- [Problem requirements] A complete answer lists every line of the material where the string "zotero" occurs.

- [Material for this task]
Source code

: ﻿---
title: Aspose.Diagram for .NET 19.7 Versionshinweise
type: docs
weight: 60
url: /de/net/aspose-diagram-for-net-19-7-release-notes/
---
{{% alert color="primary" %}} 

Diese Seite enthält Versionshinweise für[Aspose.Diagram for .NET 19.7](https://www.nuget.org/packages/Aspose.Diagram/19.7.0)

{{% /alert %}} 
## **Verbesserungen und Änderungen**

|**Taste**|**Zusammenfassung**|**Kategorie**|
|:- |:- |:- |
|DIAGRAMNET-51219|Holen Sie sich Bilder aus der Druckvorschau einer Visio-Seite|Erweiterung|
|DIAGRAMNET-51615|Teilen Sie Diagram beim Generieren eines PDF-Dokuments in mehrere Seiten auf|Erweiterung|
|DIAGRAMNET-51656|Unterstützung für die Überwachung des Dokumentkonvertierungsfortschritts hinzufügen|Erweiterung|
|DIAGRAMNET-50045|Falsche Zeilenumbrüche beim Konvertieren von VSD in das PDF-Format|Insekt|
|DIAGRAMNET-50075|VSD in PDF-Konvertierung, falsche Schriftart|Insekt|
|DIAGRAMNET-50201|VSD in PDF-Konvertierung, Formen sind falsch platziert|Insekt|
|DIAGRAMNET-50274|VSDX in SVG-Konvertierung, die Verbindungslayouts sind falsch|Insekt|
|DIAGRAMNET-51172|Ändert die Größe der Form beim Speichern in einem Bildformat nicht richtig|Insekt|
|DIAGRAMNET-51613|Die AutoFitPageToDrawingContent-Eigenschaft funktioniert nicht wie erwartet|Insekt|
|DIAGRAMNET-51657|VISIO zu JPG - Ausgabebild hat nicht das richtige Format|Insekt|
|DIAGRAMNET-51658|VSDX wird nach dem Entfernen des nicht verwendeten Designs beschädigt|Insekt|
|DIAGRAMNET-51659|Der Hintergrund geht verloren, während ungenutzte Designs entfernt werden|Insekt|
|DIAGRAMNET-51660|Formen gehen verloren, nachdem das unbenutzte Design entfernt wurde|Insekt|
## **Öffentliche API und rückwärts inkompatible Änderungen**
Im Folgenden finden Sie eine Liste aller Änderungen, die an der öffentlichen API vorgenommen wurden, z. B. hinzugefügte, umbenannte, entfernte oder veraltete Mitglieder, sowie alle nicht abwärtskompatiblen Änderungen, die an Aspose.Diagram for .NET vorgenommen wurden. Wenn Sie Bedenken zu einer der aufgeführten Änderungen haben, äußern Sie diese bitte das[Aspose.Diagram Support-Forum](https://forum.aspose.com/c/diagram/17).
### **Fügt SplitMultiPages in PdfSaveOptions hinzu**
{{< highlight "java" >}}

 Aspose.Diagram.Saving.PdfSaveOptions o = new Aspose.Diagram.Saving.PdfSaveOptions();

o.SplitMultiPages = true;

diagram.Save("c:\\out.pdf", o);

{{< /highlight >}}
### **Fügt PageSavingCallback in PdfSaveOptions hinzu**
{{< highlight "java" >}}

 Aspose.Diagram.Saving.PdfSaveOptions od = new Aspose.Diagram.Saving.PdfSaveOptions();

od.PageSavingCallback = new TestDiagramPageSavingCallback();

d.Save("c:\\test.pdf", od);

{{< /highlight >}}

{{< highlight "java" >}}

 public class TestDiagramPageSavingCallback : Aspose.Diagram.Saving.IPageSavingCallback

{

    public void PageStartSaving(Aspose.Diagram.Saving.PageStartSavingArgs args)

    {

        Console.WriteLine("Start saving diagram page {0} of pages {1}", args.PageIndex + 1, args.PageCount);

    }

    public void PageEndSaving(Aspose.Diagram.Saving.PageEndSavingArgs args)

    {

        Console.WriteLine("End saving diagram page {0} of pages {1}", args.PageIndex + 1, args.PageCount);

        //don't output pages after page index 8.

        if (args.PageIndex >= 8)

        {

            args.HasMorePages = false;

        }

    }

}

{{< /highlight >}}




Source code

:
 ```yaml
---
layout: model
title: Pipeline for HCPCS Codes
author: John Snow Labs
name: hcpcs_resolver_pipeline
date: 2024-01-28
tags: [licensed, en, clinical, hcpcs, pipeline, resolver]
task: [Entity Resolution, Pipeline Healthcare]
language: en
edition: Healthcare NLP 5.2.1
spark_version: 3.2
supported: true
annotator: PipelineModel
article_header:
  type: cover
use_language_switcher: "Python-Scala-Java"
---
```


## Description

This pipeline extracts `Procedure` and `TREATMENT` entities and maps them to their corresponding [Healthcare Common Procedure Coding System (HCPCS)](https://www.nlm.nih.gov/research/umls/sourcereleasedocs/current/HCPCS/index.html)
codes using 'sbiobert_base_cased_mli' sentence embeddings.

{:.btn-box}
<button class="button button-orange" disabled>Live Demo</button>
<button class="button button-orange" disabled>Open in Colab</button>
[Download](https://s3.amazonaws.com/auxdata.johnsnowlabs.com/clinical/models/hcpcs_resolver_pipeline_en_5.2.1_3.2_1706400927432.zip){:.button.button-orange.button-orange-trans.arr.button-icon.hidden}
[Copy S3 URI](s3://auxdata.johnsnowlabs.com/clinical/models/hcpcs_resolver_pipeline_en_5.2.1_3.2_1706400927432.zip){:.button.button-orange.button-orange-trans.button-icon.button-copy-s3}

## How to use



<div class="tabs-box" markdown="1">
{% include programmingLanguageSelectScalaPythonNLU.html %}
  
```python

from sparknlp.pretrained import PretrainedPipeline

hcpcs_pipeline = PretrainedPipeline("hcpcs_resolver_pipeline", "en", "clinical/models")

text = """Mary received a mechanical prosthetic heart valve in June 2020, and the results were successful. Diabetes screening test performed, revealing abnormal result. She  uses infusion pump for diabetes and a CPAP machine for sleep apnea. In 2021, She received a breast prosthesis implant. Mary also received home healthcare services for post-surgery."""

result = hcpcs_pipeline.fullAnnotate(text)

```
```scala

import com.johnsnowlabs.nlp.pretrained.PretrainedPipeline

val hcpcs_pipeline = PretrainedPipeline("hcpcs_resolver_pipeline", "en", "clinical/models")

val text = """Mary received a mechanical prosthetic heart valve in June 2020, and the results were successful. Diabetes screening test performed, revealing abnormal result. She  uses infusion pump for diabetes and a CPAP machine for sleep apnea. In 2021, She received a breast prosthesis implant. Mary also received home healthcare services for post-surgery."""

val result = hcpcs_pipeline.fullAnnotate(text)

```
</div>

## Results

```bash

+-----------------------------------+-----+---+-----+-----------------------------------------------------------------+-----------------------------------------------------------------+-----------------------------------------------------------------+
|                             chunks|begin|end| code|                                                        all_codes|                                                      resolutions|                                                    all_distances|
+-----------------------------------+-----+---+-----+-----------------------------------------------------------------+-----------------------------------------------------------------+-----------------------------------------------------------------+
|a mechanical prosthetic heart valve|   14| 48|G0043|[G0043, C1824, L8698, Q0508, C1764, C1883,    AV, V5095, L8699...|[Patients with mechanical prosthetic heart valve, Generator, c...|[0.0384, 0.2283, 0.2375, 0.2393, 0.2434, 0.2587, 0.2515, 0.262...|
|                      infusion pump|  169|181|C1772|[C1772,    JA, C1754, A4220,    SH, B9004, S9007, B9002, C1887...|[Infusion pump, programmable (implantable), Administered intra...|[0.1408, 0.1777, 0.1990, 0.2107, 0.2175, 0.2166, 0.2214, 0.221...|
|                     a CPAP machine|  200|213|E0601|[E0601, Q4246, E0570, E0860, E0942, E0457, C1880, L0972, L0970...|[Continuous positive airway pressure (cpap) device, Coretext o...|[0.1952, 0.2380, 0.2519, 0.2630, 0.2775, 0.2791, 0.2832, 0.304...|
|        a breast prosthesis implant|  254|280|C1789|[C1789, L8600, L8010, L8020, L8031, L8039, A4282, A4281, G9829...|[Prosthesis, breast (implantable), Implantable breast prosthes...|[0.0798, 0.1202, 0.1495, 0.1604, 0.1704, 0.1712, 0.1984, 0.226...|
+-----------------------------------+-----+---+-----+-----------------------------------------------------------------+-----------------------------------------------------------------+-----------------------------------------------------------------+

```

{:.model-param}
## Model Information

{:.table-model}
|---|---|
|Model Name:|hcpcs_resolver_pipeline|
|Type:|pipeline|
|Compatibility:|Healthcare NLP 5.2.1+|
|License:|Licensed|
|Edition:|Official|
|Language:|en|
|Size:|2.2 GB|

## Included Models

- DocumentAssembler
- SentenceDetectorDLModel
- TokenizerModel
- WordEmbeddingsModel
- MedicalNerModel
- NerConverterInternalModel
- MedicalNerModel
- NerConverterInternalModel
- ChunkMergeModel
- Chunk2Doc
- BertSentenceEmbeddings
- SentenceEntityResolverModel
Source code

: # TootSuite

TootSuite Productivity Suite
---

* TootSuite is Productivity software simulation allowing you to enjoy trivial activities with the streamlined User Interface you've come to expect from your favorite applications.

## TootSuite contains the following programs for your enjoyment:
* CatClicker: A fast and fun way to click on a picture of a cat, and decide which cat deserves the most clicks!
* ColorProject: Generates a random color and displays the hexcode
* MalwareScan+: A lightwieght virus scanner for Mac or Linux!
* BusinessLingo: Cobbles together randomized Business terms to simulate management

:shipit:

...

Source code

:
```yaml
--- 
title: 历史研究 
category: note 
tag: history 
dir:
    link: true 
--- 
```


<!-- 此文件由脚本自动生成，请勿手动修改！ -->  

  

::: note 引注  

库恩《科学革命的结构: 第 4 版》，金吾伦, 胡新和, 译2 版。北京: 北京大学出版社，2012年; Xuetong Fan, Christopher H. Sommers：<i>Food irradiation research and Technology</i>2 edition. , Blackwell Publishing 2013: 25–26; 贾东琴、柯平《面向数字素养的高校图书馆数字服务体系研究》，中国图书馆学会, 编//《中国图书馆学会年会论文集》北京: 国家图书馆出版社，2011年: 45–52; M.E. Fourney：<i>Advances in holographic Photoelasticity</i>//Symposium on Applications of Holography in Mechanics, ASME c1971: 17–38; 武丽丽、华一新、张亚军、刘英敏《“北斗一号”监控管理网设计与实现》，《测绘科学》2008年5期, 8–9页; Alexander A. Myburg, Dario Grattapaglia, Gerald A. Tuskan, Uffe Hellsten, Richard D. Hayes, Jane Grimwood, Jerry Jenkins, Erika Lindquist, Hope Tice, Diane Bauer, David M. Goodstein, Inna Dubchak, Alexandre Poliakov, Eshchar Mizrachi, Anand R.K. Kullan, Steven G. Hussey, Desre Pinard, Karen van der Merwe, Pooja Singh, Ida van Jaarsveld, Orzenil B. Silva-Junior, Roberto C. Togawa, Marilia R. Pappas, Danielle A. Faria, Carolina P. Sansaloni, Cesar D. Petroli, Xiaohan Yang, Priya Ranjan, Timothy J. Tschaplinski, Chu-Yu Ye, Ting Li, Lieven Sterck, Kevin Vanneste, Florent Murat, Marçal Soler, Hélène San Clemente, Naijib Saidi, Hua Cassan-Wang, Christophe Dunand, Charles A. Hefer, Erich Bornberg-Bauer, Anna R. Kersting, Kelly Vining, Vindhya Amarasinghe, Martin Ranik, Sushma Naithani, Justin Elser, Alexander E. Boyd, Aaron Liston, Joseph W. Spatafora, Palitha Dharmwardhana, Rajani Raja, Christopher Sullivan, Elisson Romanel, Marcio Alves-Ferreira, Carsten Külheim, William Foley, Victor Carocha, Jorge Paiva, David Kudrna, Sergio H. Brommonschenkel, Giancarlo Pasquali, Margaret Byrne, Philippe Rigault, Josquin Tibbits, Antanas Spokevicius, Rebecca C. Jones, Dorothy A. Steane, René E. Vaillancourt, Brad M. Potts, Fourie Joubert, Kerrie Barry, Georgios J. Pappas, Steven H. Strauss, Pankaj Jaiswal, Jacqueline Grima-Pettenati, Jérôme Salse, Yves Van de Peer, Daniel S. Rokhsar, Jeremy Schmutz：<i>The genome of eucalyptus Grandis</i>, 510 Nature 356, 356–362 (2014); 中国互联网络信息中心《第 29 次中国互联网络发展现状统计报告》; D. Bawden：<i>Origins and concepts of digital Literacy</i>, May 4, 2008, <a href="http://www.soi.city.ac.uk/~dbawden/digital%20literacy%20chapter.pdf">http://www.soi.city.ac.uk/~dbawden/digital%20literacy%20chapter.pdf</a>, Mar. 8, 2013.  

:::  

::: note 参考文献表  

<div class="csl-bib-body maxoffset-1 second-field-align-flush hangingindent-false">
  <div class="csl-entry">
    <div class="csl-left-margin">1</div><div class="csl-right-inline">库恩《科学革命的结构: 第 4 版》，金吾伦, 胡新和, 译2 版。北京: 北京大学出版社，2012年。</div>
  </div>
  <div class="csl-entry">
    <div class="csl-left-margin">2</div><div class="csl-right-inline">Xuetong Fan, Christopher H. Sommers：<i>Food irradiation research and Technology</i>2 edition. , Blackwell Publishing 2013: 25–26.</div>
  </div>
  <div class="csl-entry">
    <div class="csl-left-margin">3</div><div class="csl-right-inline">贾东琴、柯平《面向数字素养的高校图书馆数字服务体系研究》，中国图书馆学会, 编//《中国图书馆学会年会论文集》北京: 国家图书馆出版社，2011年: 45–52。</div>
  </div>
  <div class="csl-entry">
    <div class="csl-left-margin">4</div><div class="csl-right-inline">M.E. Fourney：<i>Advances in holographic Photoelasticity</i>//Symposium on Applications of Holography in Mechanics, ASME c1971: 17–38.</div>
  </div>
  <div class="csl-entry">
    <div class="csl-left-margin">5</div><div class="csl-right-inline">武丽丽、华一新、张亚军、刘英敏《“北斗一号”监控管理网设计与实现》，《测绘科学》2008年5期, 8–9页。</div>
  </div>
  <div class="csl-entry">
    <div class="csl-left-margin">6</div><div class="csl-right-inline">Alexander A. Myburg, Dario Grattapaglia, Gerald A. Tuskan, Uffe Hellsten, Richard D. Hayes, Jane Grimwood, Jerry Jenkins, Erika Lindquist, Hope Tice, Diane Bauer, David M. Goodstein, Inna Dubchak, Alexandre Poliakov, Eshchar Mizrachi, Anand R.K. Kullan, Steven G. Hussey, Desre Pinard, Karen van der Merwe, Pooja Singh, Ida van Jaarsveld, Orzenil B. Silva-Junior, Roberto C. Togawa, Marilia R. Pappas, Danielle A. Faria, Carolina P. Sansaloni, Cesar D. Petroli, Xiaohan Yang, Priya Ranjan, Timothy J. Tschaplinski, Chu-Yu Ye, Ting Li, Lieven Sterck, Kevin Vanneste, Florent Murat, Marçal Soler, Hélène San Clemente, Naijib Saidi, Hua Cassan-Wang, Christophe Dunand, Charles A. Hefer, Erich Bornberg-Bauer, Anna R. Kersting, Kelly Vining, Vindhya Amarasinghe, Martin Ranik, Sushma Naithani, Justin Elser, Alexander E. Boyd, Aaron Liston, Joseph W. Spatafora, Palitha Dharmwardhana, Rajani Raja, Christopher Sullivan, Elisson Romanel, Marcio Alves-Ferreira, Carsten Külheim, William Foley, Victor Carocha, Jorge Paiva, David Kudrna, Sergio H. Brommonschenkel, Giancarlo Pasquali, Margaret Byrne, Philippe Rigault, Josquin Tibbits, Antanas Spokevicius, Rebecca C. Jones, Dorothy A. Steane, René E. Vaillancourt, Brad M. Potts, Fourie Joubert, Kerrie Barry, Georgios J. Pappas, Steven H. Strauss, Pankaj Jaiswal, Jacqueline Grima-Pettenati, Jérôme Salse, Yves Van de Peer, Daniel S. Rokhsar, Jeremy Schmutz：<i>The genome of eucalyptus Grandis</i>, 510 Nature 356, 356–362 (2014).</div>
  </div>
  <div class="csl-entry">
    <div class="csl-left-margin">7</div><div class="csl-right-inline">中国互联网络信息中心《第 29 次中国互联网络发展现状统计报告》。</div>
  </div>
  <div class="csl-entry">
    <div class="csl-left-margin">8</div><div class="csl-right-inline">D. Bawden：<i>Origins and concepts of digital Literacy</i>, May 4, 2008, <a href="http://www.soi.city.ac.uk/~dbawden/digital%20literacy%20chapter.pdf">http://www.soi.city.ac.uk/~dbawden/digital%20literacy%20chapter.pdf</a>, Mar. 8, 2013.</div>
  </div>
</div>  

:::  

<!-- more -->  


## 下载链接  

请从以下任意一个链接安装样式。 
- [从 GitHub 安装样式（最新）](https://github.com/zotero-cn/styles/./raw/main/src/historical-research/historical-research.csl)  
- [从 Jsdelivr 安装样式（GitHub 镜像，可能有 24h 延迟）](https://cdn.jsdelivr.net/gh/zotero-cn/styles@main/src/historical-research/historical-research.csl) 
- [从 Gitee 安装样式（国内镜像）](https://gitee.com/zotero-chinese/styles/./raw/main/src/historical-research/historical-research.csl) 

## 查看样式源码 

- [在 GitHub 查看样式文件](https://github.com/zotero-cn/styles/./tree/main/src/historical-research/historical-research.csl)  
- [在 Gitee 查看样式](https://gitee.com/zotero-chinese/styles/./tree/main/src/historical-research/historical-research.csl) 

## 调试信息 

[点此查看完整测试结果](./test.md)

- [Written response]
- [从 GitHub 安装样式（最新）](https://github.com/zotero-cn/styles/./raw/main/src/historical-research/historical-research.csl)  
- [从 Jsdelivr 安装样式（GitHub 镜像，可能有 24h 延迟）](https://cdn.jsdelivr.net/gh/zotero-cn/styles@main/src/historical-research/historical-research.csl) 
- [从 Gitee 安装样式（国内镜像）](https://gitee.com/zotero-chinese/styles/./raw/main/src/historical-research/historical-research.csl) 
- [在 GitHub 查看样式文件](https://github.com/zotero-cn/styles/./tree/main/src/historical-research/historical-research.csl)  
- [在 Gitee 查看样式](https://gitee.com/zotero-chinese/styles/./tree/main/src/historical-research/historical-research.csl) 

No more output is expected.